* **Instructions to follow**: Records follow. Pull out every line that contains "with".

* **Exercise input**:
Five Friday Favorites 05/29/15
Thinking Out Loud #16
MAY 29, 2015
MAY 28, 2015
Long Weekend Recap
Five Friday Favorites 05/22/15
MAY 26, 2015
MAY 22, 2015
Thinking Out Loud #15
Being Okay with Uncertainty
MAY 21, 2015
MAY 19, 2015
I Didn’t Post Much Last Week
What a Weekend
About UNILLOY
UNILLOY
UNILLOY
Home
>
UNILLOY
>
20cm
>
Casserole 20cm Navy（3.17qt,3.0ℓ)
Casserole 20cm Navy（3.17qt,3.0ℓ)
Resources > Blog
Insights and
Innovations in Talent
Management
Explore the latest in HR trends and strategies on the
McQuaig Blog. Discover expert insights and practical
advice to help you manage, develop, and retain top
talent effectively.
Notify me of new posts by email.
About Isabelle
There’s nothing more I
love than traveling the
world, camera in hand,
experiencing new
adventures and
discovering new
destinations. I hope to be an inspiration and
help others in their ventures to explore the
* * *
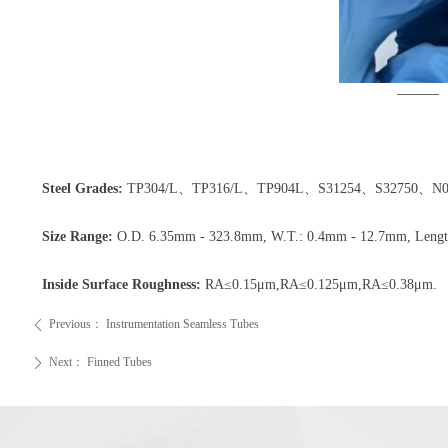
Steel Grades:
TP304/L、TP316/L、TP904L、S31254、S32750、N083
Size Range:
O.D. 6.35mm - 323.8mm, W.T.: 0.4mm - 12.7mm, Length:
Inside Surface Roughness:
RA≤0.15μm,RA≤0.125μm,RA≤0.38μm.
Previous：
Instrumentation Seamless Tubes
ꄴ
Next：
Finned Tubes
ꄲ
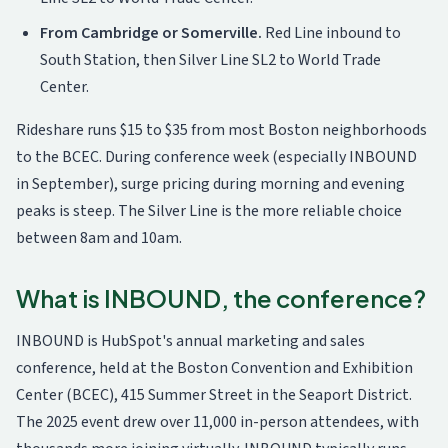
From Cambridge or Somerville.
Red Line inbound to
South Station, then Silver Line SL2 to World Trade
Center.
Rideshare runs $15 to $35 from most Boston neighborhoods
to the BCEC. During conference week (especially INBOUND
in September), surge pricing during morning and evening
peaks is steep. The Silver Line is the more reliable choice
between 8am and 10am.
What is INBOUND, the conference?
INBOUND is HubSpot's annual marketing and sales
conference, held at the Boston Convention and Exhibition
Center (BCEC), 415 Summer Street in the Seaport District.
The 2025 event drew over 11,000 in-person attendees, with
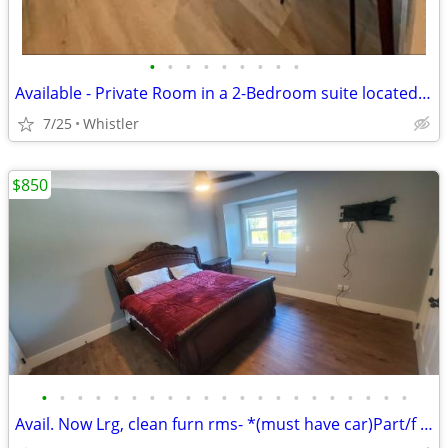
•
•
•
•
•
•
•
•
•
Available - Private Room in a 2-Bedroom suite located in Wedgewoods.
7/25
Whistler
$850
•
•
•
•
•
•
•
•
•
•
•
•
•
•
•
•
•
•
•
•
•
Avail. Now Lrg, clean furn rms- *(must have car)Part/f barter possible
---
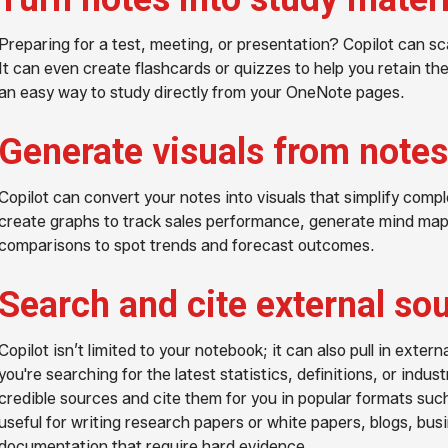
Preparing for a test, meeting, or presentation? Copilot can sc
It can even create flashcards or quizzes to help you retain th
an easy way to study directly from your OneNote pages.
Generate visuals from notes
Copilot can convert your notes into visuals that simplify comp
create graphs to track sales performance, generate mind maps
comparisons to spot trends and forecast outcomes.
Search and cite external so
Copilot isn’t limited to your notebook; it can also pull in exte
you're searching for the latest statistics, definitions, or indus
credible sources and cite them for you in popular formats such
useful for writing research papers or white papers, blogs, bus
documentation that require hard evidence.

* **Your response**:
Being Okay with Uncertainty
The 2025 event drew over 11,000 in-person attendees, with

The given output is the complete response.